What the task asks> With pictures removed, output every record below exactly as written.
======== Available records ========
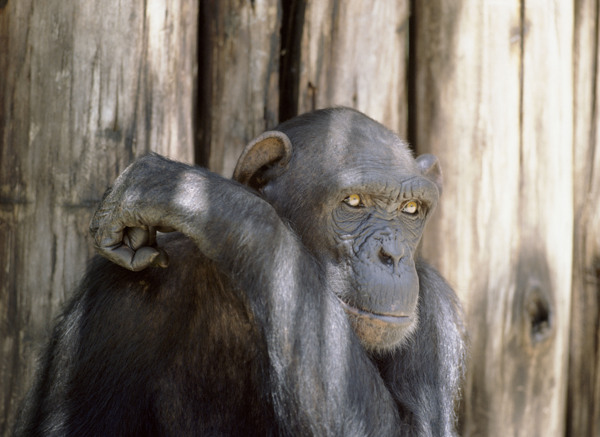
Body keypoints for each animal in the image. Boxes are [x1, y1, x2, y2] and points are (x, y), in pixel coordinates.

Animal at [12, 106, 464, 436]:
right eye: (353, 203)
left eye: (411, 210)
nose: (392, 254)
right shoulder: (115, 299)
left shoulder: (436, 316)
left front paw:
========
Solution to the problem>
Body keypoints for each animal in the image. Boxes are [x1, y1, x2, y2] and points are (x, y), in pixel coordinates.

Animal at [12, 106, 464, 436]:
right eye: (353, 203)
left eye: (411, 210)
nose: (392, 254)
right shoulder: (115, 299)
left shoulder: (436, 316)
left front paw:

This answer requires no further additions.